この場合に、マスキング材6として使用する材料は、主に和紙を使用する。ここに使用される和紙としては、手漉きによる半紙、美濃紙や機械漉きによる京花紙等であってもよい。
和紙以外に消音効果を発揮するものは、エポキシ材をテープ状にしたものを元竿3に貼り付けるものであってもよい。
(2) 筒状固定体4としては、図4に示すように、可動フード用筒状固定体4Aと固定フード用筒状固定体4Bとを一体形成してもよい。この場合には、前記した切欠き長孔4a以外にその長孔4aとは反対側にリール脚5挿入用の抜き孔4bを設けてある。
(3) 筒状固定体4としては、図示してはいないが、可動フード用筒状固定体4Aと固定フード用筒状固定体4Bとのいずれか一方が装着されるものでもよい。
(4) 筒状固定体4としては、単に円筒状に形成したものを固定フード1A等に被着する構成を採っているが、固定フード1A等と竿の外周面に沿った形状に構成してもよい。つまり、型成形によって固定フード1A等と竿の外周面に沿った形状ではあるが、それらより僅かに小さな形状に構成し、軟質材性の弾性復帰力を利用できる構成としながら、略固定フード1A等の形状に沿ったものに形成してあるので、被着する操作を行い易い面がある。
(5) 板状リールシート1を竿3に取り付ける取付固定具としては、引き揃え強化繊維に熱硬化性樹脂を含浸させたテープを利用してもよい。
(6) 板リールシート1が装着される竿としては、振出竿、並継竿でもよく、或いは、外付けガイド竿、中通し竿でもよい。
【図面の簡単な説明】
【0023】
【図1】筒状固定体を装着した状態を示す側面図
【図2】板状リールシートを示す斜視図
【図3】筒状固定体を示す斜視図
【図4】筒状固定体の別実施構造を示す斜視図
【符号の説明】
【0024】
1 板状リールシート
1A、1B フード
1a、1b、1c 板ベース部分
2 取付固定具
3 竿
4 筒状固定体
4A 固定フード用筒状固定体
4B 可動フード用筒状固定体
5 リール脚

【特許請求の範囲】
【請求項1】
竿の所定箇所に板状リールシートを、その板状リールシートの板ベース部分を取付固定具で固定するとともに、前記板状リールシートのリール脚装着用のフードとその板状リールシートが載置された竿の外周面とを、軟質材製の筒状固定体で覆って締め付け固定すべく構成してある板状リールシートの固定構造。

* [データ]
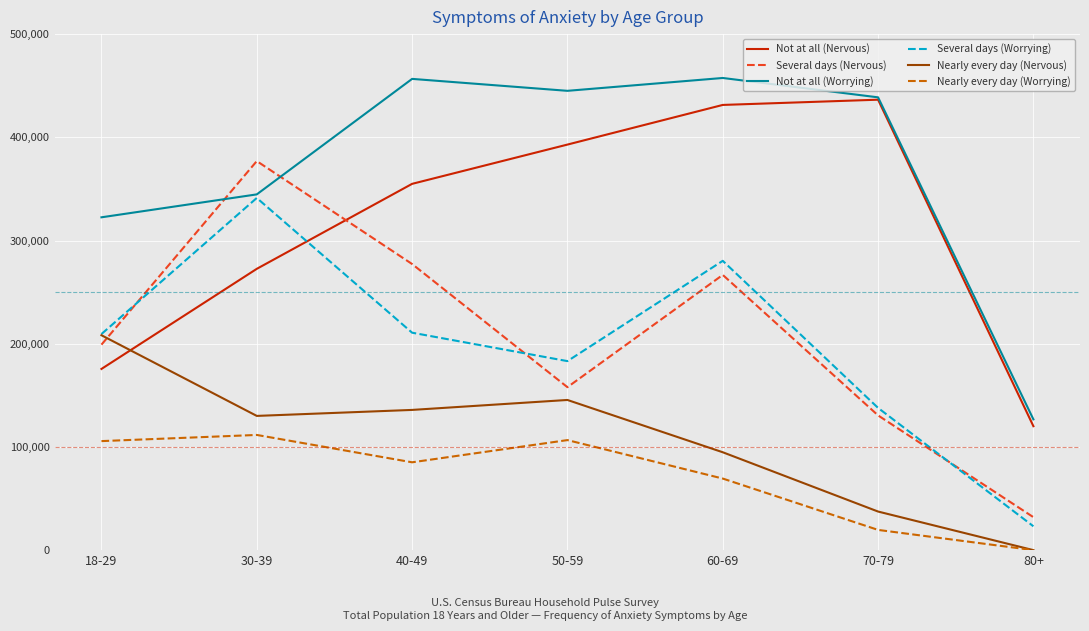

Where is the first local maximum for Not at all (Nervous)?

70-79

* [課題の内容] 抜粋によると、マスキング材6として主に使われる材料は何ですか。 回答には上の抜粋だけを用いてください。

* [出力結果] 和紙です。